▸ Document section
========================

Purpose of the Study:

  • To develop a novel glycan-based live vaccine for poultry.
  • To simultaneously target Campylobacter jejuni, avian pathogenic E. coli (APEC), and Clostridium perfringens.
  • To utilize bacterial cells as cost-effective vaccine factories.

Main Methods:

  • Engineered avian pathogenic E. coli (APEC) to express Campylobacter jejuni glycosylation genes.
  • Utilized the engineered APEC as a bacterial vector to deliver glycan antigens.
  • Constructed a multivalent vaccine expressing C. jejuni heptasaccharide and C. perfringens NetB toxoid.

Main Results:

  • Functional transfer of C. jejuni glycosylation locus into APEC resulted in mild attenuation.
  • The engineered APEC strain successfully delivered C. jejuni glycan antigens.

========================

▸ Supplied data
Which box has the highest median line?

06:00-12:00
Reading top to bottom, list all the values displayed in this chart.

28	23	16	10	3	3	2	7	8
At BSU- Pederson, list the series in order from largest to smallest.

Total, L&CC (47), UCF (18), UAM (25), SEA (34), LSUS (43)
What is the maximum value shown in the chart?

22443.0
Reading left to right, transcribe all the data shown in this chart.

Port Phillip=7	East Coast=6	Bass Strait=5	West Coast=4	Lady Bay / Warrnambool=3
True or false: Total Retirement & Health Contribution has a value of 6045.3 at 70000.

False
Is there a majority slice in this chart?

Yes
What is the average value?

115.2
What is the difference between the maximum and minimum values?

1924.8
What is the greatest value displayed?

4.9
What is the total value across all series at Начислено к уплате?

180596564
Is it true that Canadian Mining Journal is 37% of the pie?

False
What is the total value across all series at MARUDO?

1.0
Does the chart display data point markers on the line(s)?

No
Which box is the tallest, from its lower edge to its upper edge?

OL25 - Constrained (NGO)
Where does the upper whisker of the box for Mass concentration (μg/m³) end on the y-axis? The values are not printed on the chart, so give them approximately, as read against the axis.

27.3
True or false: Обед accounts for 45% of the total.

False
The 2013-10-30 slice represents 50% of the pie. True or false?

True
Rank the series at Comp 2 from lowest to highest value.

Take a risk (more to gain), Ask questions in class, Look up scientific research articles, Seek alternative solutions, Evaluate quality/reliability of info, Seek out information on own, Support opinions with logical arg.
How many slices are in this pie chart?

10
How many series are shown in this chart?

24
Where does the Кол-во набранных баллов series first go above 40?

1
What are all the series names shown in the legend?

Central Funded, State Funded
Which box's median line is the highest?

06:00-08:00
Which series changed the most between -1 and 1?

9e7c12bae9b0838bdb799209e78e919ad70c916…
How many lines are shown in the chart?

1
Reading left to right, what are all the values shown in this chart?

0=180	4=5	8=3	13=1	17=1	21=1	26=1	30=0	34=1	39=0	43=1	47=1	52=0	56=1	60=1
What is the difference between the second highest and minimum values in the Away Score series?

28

========================

▸ Required action A
In the poultry vaccine study summary, what did the functional transfer of the C. jejuni glycosylation locus into APEC cause?
▸ Required action B
List every pathogen that the poultry vaccine study summary says the vaccine is meant to target.
▸ Required action C
Carry on the poultry vaccine study summary from its last point.

▸ Task response A
Mild attenuation.

▸ Task response B
Campylobacter jejuni, avian pathogenic E. coli (APEC), Clostridium perfringens

▸ Task response C
  • The vaccine conferred protection against homologous APEC challenge in chickens.
  • The vaccine did not significantly reduce Campylobacter colonization in the tested conditions.

Conclusions:

  • A candidate glycan-based multivalent live vaccine was generated for poultry.
  • The vaccine strategy shows potential for low-cost production of live-attenuated vaccine factories.
  • Further research may optimize efficacy against all targeted pathogens.